Voltage-gated Ion Channels

Membrane transport is essential to many areas of cellular life. The movement of ions across the cell membrane is carried out by ion channels which play crucial roles in many physiological processes such as electrical signaling in the brain, muscular contraction, generation of the heartbeat, and hormone secretion.

Voltage-gated potassium (KV) channels are tetrameric membrane proteins that selectively conduct K+ ions across the cell membrane. They open and close in response to changes in transmembrane voltage. Of the 40 human KV channels, the KCNQ1 (KV7.1) channel is special because of its wide range of physiological behaviors in both excitable cells such as cardiomyocytes and non-excitable cells such as epithelia. Mutations in the KCNQ1 gene are associated with different forms of heart arrhythmia such as long QT syndrome (LQTS), atrial fibrillation, and Romano-Ward syndrome, as well as impairment of intestinal chloride ion secretion related to cystic fibrosis.

Research in the Meiler lab studies the structural and dynamical properties of the KCNQ1 channel, e.g., how it interacts with auxiliary proteins and small-molecule drugs, how it facilitates ion permeation, and how it transitions between open and closed states. Using Rosetta protein-protein docking, we previously developed structural models of KCNQ1 in complex with KCNE1 [1] and KCNE3 [2], which suggested how these proteins modulate KCNQ1 activation. We have also quantitatively predicted energetic perturbations in genetic variants of the KCNQ1 channel [3]. The results support the notion that protein destabilization and trafficking defects are a common cause of KCNQ1 dysfunction in LQTS [4].

To distinguish more accurately disease-causing from benign KCNQ1 variants, we develop machine learning models that predict the likelihood that a mutation in KCNQ1 will lead to channel dysfunction [5]. Variant interpretation tools like this could help to improve the medical decision-making for LQTS.

Figure: Location of genetic variants in the KCNQ1 channel with changes in the activation potential.

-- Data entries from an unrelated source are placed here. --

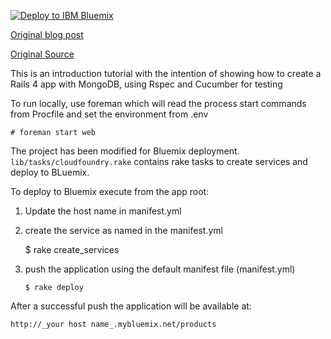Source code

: [![Deploy to IBM Bluemix](https://bluemix.net/deploy/button.png)](https://bluemix.net/deploy?repository=https://hub.jazz.net/git/iwinoto/rails-mongo-sample/)

[Original blog post](http://moredevideas.com/getting-started-rails-4-with-mongodb/)

[Original Source](https://github.com/ezilocchi/rails_with_mongo_example.git)

This is an introduction tutorial with the intention of showing how to create a Rails 4 app with MongoDB, using Rspec and Cucumber for testing

To run locally, use foreman which will read the process start commands from Procfile and set the environment from .env

    # foreman start web

The project has been modified for Bluemix deployment. `lib/tasks/cloudfoundry.rake` contains rake tasks to create services and deploy to BLuemix.

To deploy to Bluemix execute from the app root:

 1. Update the host name in manifest.yml
 1. create the service as named in the manifest.yml

       $ rake create_services

 2. push the application using the default manifest file (manifest.yml)

        $ rake deploy

After a successful push the application will be available at:

    http://_your host name_.mybluemix.net/products

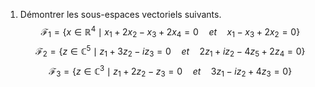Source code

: 1) Démontrer les sous-espaces vectoriels suivants.
$$
\mathcal{F}_1 = \{ x \in \mathbb{R}^4 \mid x_1 + 2x_2-x_3+2x_4=0 \quad et \quad x_1-x_3+2x_2=0 \} 
$$
$$\mathcal{F}_2=\{ z \in \mathbb{C}^5 \mid z_1+3z_2-iz_3=0 \quad et \quad 2z_1+iz_2-4z_5+2z_4=0\}$$
$$
\mathcal{F}_3 = \{ z \in \mathbb{C}^3 \mid z_1+2z_2-z_3=0 \quad et \quad 3z_1-iz_2+4z_3=0\}
$$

[1] Kuenze G, Vanoye CG, Desai RR, Adusumilli S, Brewer KR, Woods H, McDonald EF, Sanders CR, George AL Jr, Meiler J. Allosteric mechanism for KCNE1 modulation of KCNQ1 potassium channel activation. Elife. 2020 Oct 23;9:e57680. doi: 10.7554/eLife.57680. PMID: 33095155; PMCID: PMC7584456.
[2] Kroncke BM, Van Horn WD, Smith J, Kang C, Welch RC, Song Y, Nannemann DP, Taylor KC, Sisco NJ, George AL Jr, Meiler J, Vanoye CG, Sanders CR. Structural basis for KCNE3 modulation of potassium recycling in epithelia. Sci Adv. 2016 Sep 9;2(9):e1501228. doi: 10.1126/sciadv.1501228. PMID: 27626070; PMCID: PMC5017827.
[3] Kuenze G, Duran AM, Woods H, Brewer KR, McDonald EF, Vanoye CG, George AL Jr, Sanders CR, Meiler J. Upgraded molecular models of the human KCNQ1 potassium channel. PLoS One. 2019 Sep 13;14(9):e0220415. doi: 10.1371/journal.pone.0220415. PMID: 31518351; PMCID: PMC6743773.
[4] Huang H, Kuenze G, Smith JA, Taylor KC, Duran AM, Hadziselimovic A, Meiler J, Vanoye CG, George AL Jr, Sanders CR. Mechanisms of KCNQ1 channel dysfunction in long QT syndrome involving voltage sensor domain mutations. Sci Adv. 2018 Mar 7;4(3):eaar2631. doi: 10.1126/sciadv.aar2631. PMID: 29532034; PMCID: PMC5842040.
[5] Li B, Mendenhall JL, Kroncke BM, Taylor KC, Huang H, Smith DK, Vanoye CG, Blume JD, George AL Jr, Sanders CR, Meiler J. Predicting the Functional Impact of KCNQ1 Variants of Unknown Significance. Circ Cardiovasc Genet. 2017 Oct;10(5):e001754. doi: 10.1161/CIRCGENETICS.117.001754. PMID: 29021305; PMCID: PMC5679743.